Muhammed Esed = Gerçek şu ki, yeryüzünde güzel olan ne varsa Biz hepsini, hangisinin daha iyi davrandığını ortaya koymak üzere, insanları sınamak için bir araç kıldık;
Mustafa İslamoğlu = Gerçekten de Biz yeryüzünde bulunan şeyleri, onlardan hangisinin daha güzel davranacağını sınayalım diye oraya (cazibe katan) birer süs unsuru kıldık;
Ömer Nasuhi Bilmen = Biz yeryüzünde olanları onun için bir ziynet kıldık ki, hangisi amelce daha güzeldir diye insanları imtihan edelim.
Ömer Öngüt = İnsanlardan hangisinin daha güzel amel işlediğini imtihan etmek için yeryüzünde olan şeylere bir ziynet verdik.
Şaban Piriş = İnsanların hangisi daha güzel hareket edecek diye denemek için yeryüzünde bulunanları, oranın süsü yaptık.

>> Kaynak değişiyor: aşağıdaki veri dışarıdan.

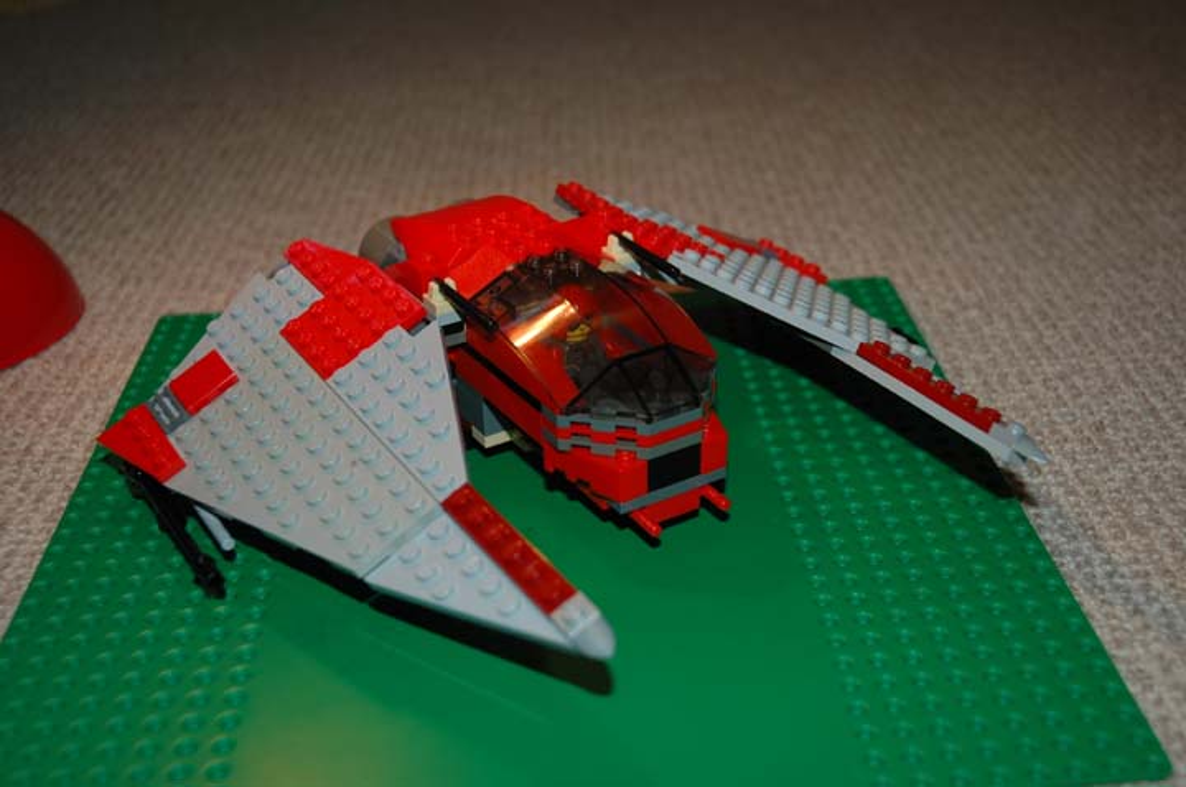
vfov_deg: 26.4
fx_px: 1678
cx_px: 593
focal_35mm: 51
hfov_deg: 38.9
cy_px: 394
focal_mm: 34
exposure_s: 1/60
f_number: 4.2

Sadık Türkmen = Şüphesiz biz, yeryüzündeki şeyleri bir süs/bir araç kıldık ki; insanların hangisinin daha güzel iş yaptığını açığa çıkaralım (yaptıklarının tam karşılığını verelim) diye.
Seyyid Kutub = Biz dünyadaki her şeyi yeryüzünün süsü yaptık. Amacımız, insanları sınavdan geçirerek hangilerinin daha iyi işler yapacaklarını görmektir.

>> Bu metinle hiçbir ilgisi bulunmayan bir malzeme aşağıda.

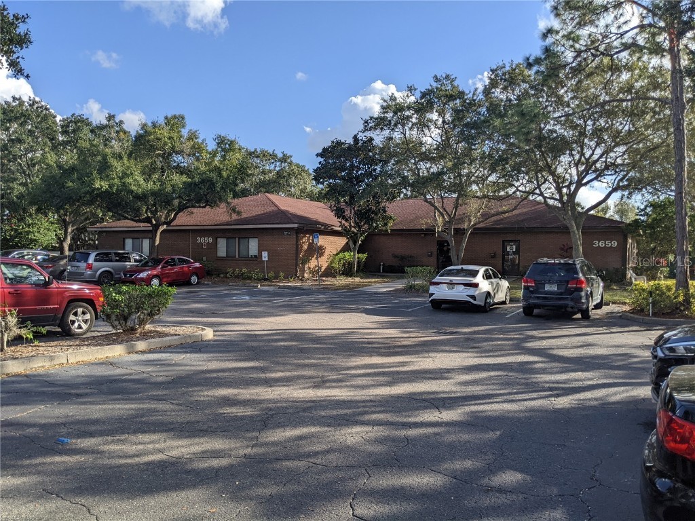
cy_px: 260
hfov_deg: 65.3
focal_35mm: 27
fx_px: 542
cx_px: 348
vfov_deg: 51.4
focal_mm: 4.44
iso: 49
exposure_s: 1/2347
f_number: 1.8
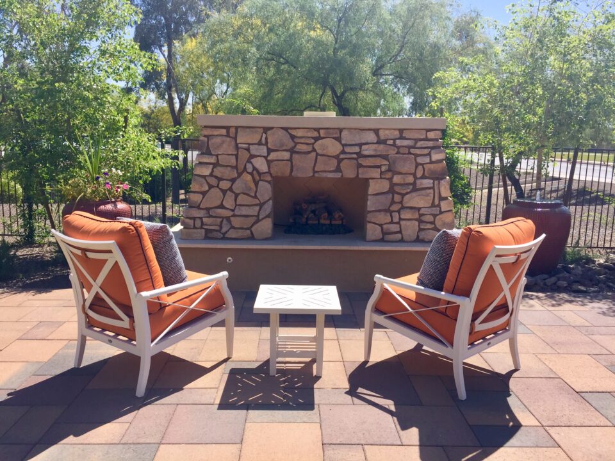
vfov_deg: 48.2
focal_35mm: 29
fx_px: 515
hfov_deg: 61.7
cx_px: 308
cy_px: 230
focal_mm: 4.15
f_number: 2.2
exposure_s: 1/1412
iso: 32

Suat Yıldırım = Biz, yeryüzünde bulunan her şeyi bir dünya zineti kıldık. Böylece insanlardan kimin daha iyi iş gerçekleştireceğini ortaya koymak istedik.
Süleyman Ateş = Biz yeryüzündeki şeyleri, kendisine süs olsun diye yarattık ki onların, hangisinin daha güzel iş yaptığını deneyelim.
Tefhim-ul Kuran = Şüphesiz biz, yeryüzü üzerindeki şeyleri ona bir süs kıldık; onların hangisinin daha güzel davranışta bulunduğunu deneyelim diye.
Ümit Şimşek = Biz yeryüzünü üzerindekilerle süsledik ki, hangisi daha güzel işler yapacak diye insanları sınayalım.
Yaşar Nuri Öztürk = Biz, yeryüzündeki şeyleri ona bir süs yaptık ki, insanları, içlerinden hangisi amel yönünden daha güzeldir diye imtihan edelim.
İskender Ali Mihr = Muhakkak ki Biz, yeryüzünde olan şeyleri, onların hangisi daha güzel amel edecek diye imtihan etmemiz için, ona (arza) ziynet kıldık.
İlyas Yorulmaz = Biz yeryüzündeki güzellikleri (ziynetleri), onların hangisi daha güzel işler yapacak diye imtihan aracı yaptık.